Selected text

□ □ □

Untitled Flashcard Set
Primary productivity & energy flow
Primary productivity – Rate at which producers convert solar energy into organic compounds over time (photosynthesis rate per area).
Gross primary productivity (GPP) – Total solar energy captured by producers and fixed as chemical energy (glucose).
Respiration loss (RL) – Energy producers use for cellular respiration and maintenance that is not stored as biomass.
Net primary productivity (NPP) – Energy/biomass available to consumers; NPP = GPP − RL.
Ecological efficiency (producer level) – Small fraction of incoming sunlight captured; ~1% becomes GPP and ~0.4% becomes NPP.
10% rule (energy) – About 10% of energy transfers to the next trophic level; ~90% is used or lost as heat.
10% rule (biomass) – Only ~10% of biomass at one trophic level can be supported at the next level.
Trophic level – Position in a food chain (producer, primary consumer, secondary consumer, tertiary consumer).
Primary consumer – Herbivore that eats producers.
Secondary consumer – Carnivore/omnivore that eats herbivores.
Tertiary consumer – Predator feeding on secondary consumers (often apex).
First law of thermodynamics – Energy is conserved; it changes form but is neither created nor destroyed.
Second law of thermodynamics – Every energy transfer loses usable energy as heat; less usable energy at higher trophic levels.

□ □ □

Excerpts from a dataset
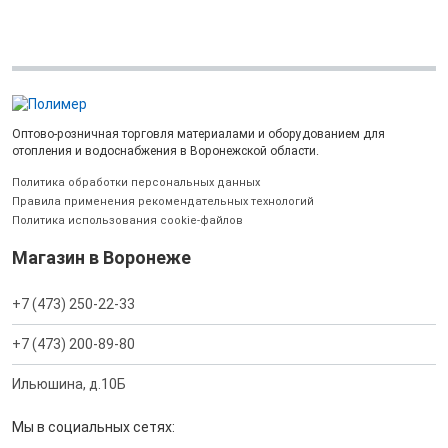
Оптово-розничная торговля материалами и оборудованием для
отопления и водоснабжения в Воронежской области.
Политика обработки персональных данных
Правила применения рекомендательных технологий
Политика использования cookie-файлов
Магазин в Воронеже
+7 (473) 250-22-33
+7 (473) 200-89-80
Ильюшина, д.10Б
Мы в социальных сетях:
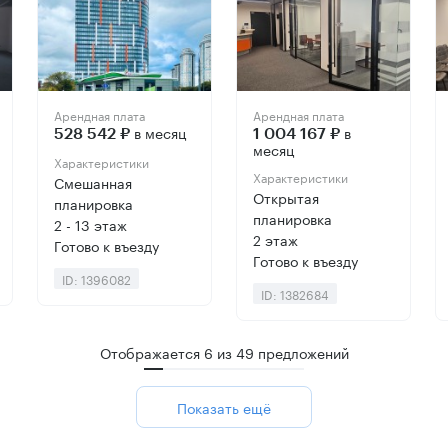
Арендная плата
Арендная плата
в месяц
в
528 542 ₽
1 004 167 ₽
месяц
Характеристики
Характеристики
Смешанная
Открытая
планировка
планировка
2 - 13 этаж
2 этаж
Готово к въезду
Готово к въезду
ID: 1396082
ID: 1382684
Отображается
6
из
49
предложений
Показать ещё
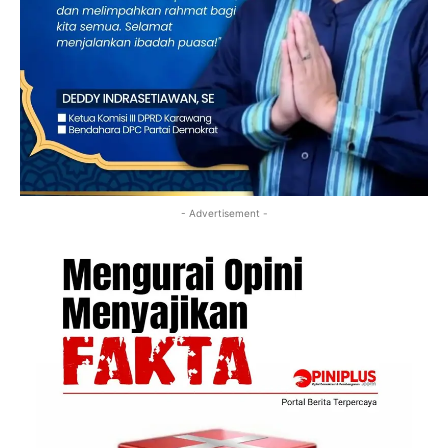
- Advertisement -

□ □ □

What you will do
1. In the flashcard set on primary productivity, substitute "autotrophs" for "producers" and give the text again from "Gross primary productivity" up to and including "that eats producers.".
2. Answer these questions from the flashcard set on primary productivity.
(a) What formula is given for net primary productivity?
(b) About what percentage of incoming sunlight becomes net primary productivity?
(c) What does the second law of thermodynamics say is lost in every energy transfer?

Exercise responses
1.
Gross primary productivity (GPP) – Total solar energy captured by autotrophs and fixed as chemical energy (glucose).
Respiration loss (RL) – Energy autotrophs use for cellular respiration and maintenance that is not stored as biomass.
Net primary productivity (NPP) – Energy/biomass available to consumers; NPP = GPP − RL.
Ecological efficiency (producer level) – Small fraction of incoming sunlight captured; ~1% becomes GPP and ~0.4% becomes NPP.
10% rule (energy) – About 10% of energy transfers to the next trophic level; ~90% is used or lost as heat.
10% rule (biomass) – Only ~10% of biomass at one trophic level can be supported at the next level.
Trophic level – Position in a food chain (producer, primary consumer, secondary consumer, tertiary consumer).
Primary consumer – Herbivore that eats autotrophs.

2.
(a) NPP = GPP − RL
(b) About 0.4%
(c) Usable energy, lost as heat